Closed Treatment of Carpal Scaphoid (Navicular) Fracture; with Manipulation

Summary

This procedure involves the non-surgical (closed) realignment and stabilization of a fractured carpal scaphoid bone in the wrist, using manual techniques.

Purpose

This procedure addresses fractures of the carpal scaphoid (navicular) bone, a common wrist injury.
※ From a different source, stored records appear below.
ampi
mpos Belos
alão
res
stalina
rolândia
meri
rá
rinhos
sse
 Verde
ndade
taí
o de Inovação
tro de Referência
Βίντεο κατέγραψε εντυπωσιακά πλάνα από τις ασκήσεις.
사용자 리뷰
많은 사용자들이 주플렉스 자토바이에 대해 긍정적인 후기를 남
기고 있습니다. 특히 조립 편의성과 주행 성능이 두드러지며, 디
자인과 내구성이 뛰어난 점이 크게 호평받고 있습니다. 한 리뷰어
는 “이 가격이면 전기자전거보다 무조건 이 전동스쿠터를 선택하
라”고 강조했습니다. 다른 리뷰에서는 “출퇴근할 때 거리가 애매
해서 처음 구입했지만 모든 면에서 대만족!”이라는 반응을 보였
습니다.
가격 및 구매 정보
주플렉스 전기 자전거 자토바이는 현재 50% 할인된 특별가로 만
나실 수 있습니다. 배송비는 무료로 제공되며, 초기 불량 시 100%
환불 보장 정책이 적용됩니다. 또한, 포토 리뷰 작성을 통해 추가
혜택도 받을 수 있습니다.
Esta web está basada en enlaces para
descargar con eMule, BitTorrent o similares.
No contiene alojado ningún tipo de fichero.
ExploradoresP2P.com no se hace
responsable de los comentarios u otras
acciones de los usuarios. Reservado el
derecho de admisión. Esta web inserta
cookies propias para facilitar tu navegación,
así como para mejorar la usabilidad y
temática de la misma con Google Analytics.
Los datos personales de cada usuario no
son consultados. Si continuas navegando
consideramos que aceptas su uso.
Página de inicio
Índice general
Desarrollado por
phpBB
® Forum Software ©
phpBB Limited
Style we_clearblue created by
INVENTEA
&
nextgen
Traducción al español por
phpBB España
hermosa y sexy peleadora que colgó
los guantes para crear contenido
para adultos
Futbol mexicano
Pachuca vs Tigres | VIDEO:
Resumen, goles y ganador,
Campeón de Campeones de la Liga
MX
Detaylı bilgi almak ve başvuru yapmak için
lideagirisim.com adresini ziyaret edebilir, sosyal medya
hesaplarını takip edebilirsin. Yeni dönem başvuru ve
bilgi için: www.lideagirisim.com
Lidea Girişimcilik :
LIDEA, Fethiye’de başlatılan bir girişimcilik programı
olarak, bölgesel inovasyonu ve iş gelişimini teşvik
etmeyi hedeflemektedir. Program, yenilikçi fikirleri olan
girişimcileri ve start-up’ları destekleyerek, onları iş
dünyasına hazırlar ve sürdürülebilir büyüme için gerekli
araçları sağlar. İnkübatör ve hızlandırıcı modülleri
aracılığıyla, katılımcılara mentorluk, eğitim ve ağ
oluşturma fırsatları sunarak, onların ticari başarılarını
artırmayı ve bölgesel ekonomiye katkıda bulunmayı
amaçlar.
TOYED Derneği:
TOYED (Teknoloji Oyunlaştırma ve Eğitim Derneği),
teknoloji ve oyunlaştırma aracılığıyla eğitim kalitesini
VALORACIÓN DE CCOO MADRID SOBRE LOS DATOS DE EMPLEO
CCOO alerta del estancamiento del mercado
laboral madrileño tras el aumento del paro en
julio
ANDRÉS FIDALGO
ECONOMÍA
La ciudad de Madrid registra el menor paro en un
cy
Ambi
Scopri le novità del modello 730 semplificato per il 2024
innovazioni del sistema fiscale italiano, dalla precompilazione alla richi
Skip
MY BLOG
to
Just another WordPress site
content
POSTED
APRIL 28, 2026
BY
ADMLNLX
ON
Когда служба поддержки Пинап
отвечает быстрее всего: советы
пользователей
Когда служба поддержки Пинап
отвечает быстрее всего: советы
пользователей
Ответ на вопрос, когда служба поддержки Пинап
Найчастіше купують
The goal is to realign the bone fragments, stabilize the bone for proper healing, and restore wrist function while preventing complications.

Indications

  • Acute pain, swelling, and tenderness in the wrist following trauma.
  • X-ray or imaging diagnosis confirming a fracture of the carpal scaphoid bone.
  • Patients unable to undergo surgical intervention or those for whom closed treatment is deemed appropriate.

Preparation

  • The patient may be asked to fast for a few hours if sedation is to be used.
  • Adjustment or temporary cessation of certain medications, such as blood thinners, may be necessary.
  • Diagnostic tests like X-rays, CT scans, or MRIs are performed to assess the fracture.

Procedure Description

  1. The patient is positioned comfortably, typically lying down.
  2. Sedation or local anesthesia is administered to minimize discomfort.
  3. The healthcare provider uses manual manipulation techniques to realign the fractured bone fragments.
  4. Immobilization is achieved using a cast, splint, or brace to maintain proper alignment during the healing process.
  5. Follow-up X-rays are taken to ensure proper alignment.

Duration

The procedure typically takes about 30 minutes to an hour, depending on the complexity of the fracture.

Setting

This procedure is usually performed in an outpatient clinic, emergency room, or a surgical center.

Personnel

  • Orthopedic surgeon or emergency physician
  • Nurse or medical assistant
  • Anesthesiologist or nurse anesthetist (if sedation is used)

Risks and Complications

  • Infection
  • Nonunion or delayed union of the fracture
  • Malalignment
  • Stiffness or reduced range of motion in the wrist
  • Potential need for surgical intervention if closed treatment is unsuccessful

Benefits

  • Non-surgical approach, reducing risks associated with surgery.
  • Shorter recovery time compared to open surgical procedures.
  • Immediate pain relief and improved function in the wrist.

Recovery

  • The patient will need to wear a cast or splint for several weeks.
  • Regular follow-up appointments are necessary for X-rays and to monitor healing.
  • Gradual return to normal activities; physical therapy may be recommended.
  • Complete recovery may take several months, with restrictions on heavy lifting or wrist-intensive activities.

Alternatives

  • Open surgical treatment to directly visualize and fixate the bone using screws or pins.
  • Application of bone stimulators to enhance fracture healing.
  • Pros and cons: Open surgery may provide more rigid fixation but comes with higher surgical risks and longer recovery.

Patient Experience

  • The patient may feel pressure or mild pain during manipulation, which is mitigated by sedation or local anesthesia.
  • Post-procedure, there might be mild pain and swelling, managed with pain relievers and ice packs.
  • Discomfort typically subsides within a few days, with significant functional improvement as the bone heals.